Photographer Lynne Parks loves birds. As a member of the Baltimore Bird Club, a chapter of the Maryland Ornithological Society, the 46 year old has learned about the nearly 266 species of birds found in her city, from the majestic Bald Eagle to the squawking Red-Throated Loon.
While Parks walked the streets of her hometown observing these creatures, she also encountered a more disturbing side of birds' urban life: fatalities from collisions with buildings. Across North America, somewhere between 100 million and one billion birds are killed annually by striking the glass facades of these sky-scraping structures.
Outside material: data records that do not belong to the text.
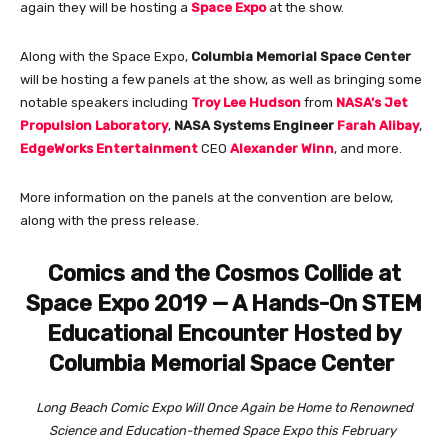
again they will be hosting a
Space Expo
at the show.
Along with the Space Expo,
Columbia Memorial Space Center
will be hosting a few panels at the show, as well as bringing some
notable speakers including
Troy Lee Hudson
from
NASA’s Jet
Propulsion Laboratory
,
NASA Systems Engineer
Farah Alibay
,
EdgeWorks Entertainment
CEO
Alexander Winn
, and more.
More information on the panels at the convention are below,
along with the press release.
Comics and the Cosmos Collide at
Space Expo 2019 — A Hands-On STEM
Educational Encounter Hosted by
Columbia Memorial Space Center
Long Beach Comic Expo Will Once Again be Home to Renowned
Science and Education-themed Space Expo this February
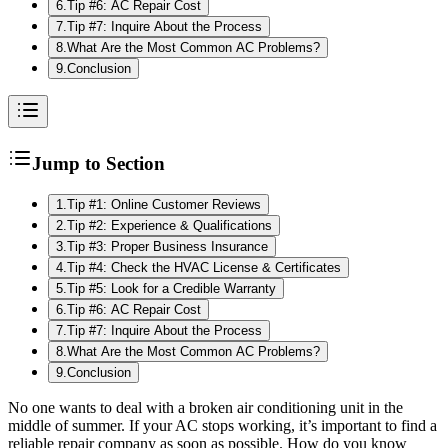
6
.
Tip #6: AC Repair Cost
7
.
Tip #7: Inquire About the Process
8
.
What Are the Most Common AC Problems?
9
.
Conclusion
Jump to Section
1
.
Tip #1: Online Customer Reviews
2
.
Tip #2: Experience & Qualifications
3
.
Tip #3: Proper Business Insurance
4
.
Tip #4: Check the HVAC License & Certificates
5
.
Tip #5: Look for a Credible Warranty
6
.
Tip #6: AC Repair Cost
7
.
Tip #7: Inquire About the Process
8
.
What Are the Most Common AC Problems?
9
.
Conclusion
No one wants to deal with a broken air conditioning unit in the
middle of summer. If your AC stops working, it’s important to find a
reliable repair company as soon as possible. How do you know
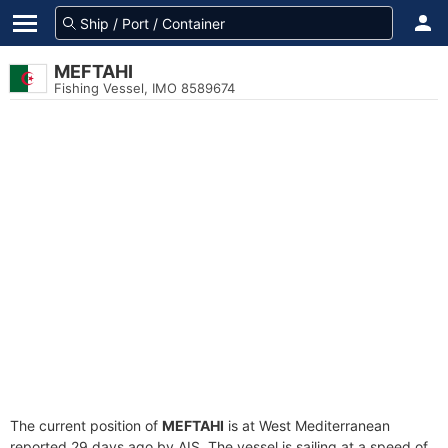
MEFTAHI
Fishing Vessel, IMO 8589674
The current position of
MEFTAHI
is at West Mediterranean
reported 29 days ago by AIS. The vessel is sailing at a speed of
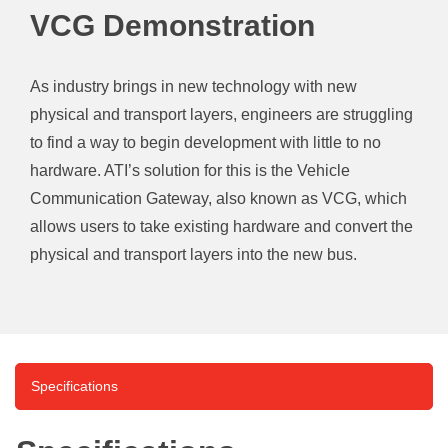
VCG Demonstration
As industry brings in new technology with new
physical and transport layers, engineers are struggling
to find a way to begin development with little to no
hardware. ATI’s solution for this is the Vehicle
Communication Gateway, also known as VCG, which
allows users to take existing hardware and convert the
physical and transport layers into the new bus.
Specifications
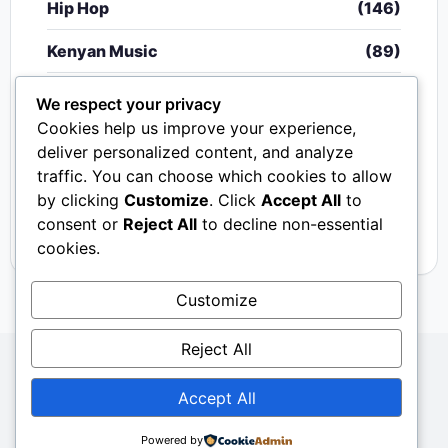
Hip Hop
(146)
Kenyan Music
(89)
Nigerian Music
(20)
We respect your privacy
Cookies help us improve your experience,
Singeli
(340)
deliver personalized content, and analyze
traffic. You can choose which cookies to allow
South African Music
(15)
by clicking
Customize
. Click
Accept All
to
Video
(33)
consent or
Reject All
to decline non-essential
cookies.
Customize
Reject All
Copyright © 2024 - 2026.
Mkito Media
. All Rights
Accept All
Reserved. Designed by
Sembosi Digital
About Us
Contact Us
Privacy
Dmca
Powered by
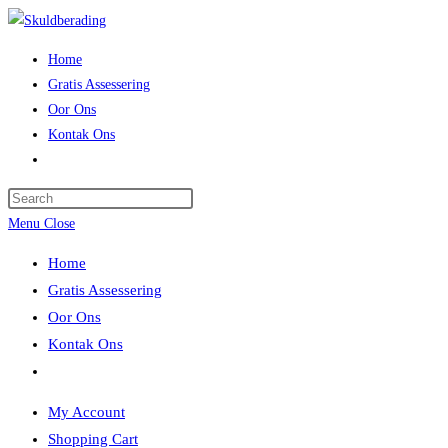
Skip
to
Home
content
Gratis Assessering
Oor Ons
Kontak Ons
Toggle
website
Press
search
Escape
Menu
Close
to
Home
close
Gratis Assessering
the
Oor Ons
search
Kontak Ons
panel.
Toggle
website
My Account
search
Shopping Cart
Some migratory birds take flight in the evening, guiding themselves by the stars. However, nighttime lights shining from tall buildings and skyscrapers disorient them.
The birds are drawn to the artificial light, but can become confused by the reflective surface and collide. Others that manage to avoid the glass may continue to fly around disoriented until they fall with exhaustion.
Parks has since joined a volunteer group called Lights out Baltimore that advocates for shutting down decorative lights during peak migratory hours and designing buildings that make glass visible to birds.
In the spring and fall migratory seasons, Parks and other Lights out Baltimore volunteers walk a three-mile loop during the pre-dawn hours around the city's center collecting fallen birds. The stunned or injured ones go to a nearby wildlife facility and the dead ones are placed in Ziploc bags and stored in freezers until the end of the season.
The dead birds are eventually sent to the Smithsonian Institute where they are cataloged by the museum's ornithologists.
But in 2012, before Parks sent off her lot, she laid the birds out on a sidewalk or a porch to capture their portraits.
"I was picking the birds up in the morning and I had an emotional response so I wanted to honor the loss," she said. The result was a series of photographs inspired by 19th century postmortem portraiture.
Parks is also giving talks to raise awareness of bird deaths by collision with buildings. "The impulse is to capture the beauty of the birds and to educate people," she said.